Bild: Gemeinsamer Roadtrip nach einer Schlägerei
BERLIN taz | Ushuaia, die südlichste Spitze Argentiniens, kalt-mattes Licht
und schneebedeckte Berge. Niemand spricht. Zwei glänzende schwarze Stiefel,
Dr. Martens, auf gefrorenem Wasser. Eine Frau in einer Grotte.
Wassertropfen lösen sich von der Decke und erzeugen nebst ihrem Stöhnen das
einzige Geräusch. Sie ist nackt und masturbiert. Die Kamera fängt die
Bewegung des lilafarbenen Dildos ein, fährt über ihren Körper, bis zum
Kopf. Sie verzieht das Gesicht, beißt sich auf die Lippen, reißt den Mund
auf.
Ein Schiff legt an. Zwei Frauen fallen sich in die Arme, sie sind ein Paar.
Eine davon ist die aus der Grotte. Sie haben Sex.
„Hast du dir einen neuen Film überlegt?“ – „Ja, Porno.“
Es fallen nur wenige Worte im gesamten Plot. Und wenn, dann handelt es sich
meist um Gedanken und Reflexionen aus dem Off. „Was ist das, Porno?“
## Die Film-Crew: nur Frauen
Fast zwei Stunden begleitet man die Frauen auf der Suche nach einer
Antwort. Das Drehbuch beschreibt, wie das Drehbuch geschrieben wird, und
dennoch ist es kein Dokumentarfilm. Der Akt des Pornomachens wird zum Film.
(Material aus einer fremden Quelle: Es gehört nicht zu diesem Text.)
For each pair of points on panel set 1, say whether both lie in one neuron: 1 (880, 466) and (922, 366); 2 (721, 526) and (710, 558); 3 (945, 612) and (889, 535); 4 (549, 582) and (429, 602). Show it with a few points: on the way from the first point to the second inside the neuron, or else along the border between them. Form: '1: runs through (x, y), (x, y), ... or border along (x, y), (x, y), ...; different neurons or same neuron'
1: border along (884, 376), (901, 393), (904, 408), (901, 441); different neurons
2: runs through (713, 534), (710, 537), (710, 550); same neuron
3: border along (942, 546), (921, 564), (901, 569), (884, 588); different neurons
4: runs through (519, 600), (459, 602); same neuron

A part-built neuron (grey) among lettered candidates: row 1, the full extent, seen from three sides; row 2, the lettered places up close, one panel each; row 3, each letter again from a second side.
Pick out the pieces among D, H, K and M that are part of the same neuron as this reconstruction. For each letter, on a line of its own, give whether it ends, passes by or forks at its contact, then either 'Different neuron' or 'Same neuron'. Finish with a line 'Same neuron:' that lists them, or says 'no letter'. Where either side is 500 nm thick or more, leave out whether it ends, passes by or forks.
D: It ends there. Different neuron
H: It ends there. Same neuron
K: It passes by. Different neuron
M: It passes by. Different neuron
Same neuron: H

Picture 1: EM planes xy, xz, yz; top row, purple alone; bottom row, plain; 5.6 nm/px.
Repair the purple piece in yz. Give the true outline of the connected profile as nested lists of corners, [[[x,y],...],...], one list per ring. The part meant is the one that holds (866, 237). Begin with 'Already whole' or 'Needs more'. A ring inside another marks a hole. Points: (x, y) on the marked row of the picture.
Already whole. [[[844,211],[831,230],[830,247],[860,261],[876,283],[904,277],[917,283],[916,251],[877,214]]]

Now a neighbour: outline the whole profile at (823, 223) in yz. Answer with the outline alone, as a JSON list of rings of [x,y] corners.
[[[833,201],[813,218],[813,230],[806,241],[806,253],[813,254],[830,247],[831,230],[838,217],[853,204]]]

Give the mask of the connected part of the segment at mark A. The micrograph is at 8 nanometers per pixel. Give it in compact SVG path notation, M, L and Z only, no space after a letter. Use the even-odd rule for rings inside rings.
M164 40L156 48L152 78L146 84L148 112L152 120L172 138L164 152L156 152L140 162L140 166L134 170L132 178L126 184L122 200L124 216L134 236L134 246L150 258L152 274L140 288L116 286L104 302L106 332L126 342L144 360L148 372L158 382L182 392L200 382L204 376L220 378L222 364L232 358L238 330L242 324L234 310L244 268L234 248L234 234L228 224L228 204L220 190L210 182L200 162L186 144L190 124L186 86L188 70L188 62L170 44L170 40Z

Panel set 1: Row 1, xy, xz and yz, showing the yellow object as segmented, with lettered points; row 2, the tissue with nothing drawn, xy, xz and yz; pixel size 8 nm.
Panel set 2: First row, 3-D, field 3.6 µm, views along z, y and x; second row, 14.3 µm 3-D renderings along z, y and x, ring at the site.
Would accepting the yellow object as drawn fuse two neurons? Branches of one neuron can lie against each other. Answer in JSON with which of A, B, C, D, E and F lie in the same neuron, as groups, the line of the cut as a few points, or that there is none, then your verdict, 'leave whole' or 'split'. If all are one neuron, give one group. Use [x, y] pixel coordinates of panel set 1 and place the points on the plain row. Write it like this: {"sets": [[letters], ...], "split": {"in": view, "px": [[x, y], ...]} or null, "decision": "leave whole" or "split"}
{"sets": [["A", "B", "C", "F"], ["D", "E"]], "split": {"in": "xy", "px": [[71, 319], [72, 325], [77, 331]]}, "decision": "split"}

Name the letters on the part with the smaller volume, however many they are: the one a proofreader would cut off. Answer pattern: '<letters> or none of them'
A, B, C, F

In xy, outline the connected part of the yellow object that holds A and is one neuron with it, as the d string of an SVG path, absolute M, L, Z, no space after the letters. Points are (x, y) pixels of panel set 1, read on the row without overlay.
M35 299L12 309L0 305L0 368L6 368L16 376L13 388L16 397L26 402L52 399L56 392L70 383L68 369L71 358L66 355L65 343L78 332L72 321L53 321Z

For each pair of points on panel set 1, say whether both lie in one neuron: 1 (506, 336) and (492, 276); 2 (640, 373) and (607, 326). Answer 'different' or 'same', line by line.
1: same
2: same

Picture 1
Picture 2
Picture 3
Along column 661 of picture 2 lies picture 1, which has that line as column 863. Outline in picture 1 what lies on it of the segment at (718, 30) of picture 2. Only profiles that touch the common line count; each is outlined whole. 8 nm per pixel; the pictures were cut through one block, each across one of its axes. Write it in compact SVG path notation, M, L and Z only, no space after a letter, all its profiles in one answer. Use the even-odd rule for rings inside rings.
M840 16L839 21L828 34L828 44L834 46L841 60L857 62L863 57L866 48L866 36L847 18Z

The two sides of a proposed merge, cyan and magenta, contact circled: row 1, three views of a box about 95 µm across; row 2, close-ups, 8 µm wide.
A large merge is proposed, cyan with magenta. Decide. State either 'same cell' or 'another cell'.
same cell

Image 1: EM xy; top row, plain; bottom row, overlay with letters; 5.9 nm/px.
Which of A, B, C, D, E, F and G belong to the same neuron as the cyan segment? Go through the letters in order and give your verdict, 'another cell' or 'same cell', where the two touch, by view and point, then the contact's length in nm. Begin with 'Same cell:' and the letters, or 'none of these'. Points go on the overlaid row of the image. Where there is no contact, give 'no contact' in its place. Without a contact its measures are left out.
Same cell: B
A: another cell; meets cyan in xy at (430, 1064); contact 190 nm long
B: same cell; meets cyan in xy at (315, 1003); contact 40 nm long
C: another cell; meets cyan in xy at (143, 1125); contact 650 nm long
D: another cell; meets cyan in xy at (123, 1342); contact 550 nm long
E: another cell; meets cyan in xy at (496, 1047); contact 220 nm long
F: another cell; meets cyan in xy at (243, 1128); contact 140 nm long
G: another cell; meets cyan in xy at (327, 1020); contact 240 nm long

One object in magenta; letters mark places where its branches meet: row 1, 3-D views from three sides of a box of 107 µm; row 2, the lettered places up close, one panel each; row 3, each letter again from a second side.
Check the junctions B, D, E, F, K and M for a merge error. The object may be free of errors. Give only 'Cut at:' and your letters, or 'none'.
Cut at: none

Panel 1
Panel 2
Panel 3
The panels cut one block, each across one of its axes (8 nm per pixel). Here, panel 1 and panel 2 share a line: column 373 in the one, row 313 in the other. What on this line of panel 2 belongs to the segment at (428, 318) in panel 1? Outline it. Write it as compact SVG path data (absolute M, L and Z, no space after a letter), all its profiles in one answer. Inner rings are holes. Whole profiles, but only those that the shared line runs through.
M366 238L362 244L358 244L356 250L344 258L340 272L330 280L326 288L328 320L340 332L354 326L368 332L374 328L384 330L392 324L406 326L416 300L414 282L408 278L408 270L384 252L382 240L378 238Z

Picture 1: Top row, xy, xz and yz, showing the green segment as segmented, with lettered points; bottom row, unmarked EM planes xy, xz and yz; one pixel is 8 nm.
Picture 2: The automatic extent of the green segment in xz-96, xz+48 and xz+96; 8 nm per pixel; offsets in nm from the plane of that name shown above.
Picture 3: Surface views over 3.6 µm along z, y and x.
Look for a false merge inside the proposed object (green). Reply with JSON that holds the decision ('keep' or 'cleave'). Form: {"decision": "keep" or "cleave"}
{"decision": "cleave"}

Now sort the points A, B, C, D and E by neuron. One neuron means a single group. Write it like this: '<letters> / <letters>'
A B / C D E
Gedanken, Zweifel, Fragen, und während noch darüber sinniert wird, was ein
Porno sei, ist man längst in einem drin.
Albertina Carris neuer Film ,„Las hijas del fuego“, oszilliert zwischen
persönlicher Introspektion, politischem Essay, feministischem Porno und
Roadmovie. Er wurde am Dienstag zur Eröffnung des 13. Pornfilmfestivals im
Kreuzberger Kino Moviemento erstmals in Deutschland gezeigt. In Argentinien
wurde Carri bereits mit dem Preis des Bafici (Buenos Aires Festival
Internacional de Cine Independiente) für den besten Film im nationalen
Vergleich ausgezeichnet. Ihre Film-Crew: nur Frauen.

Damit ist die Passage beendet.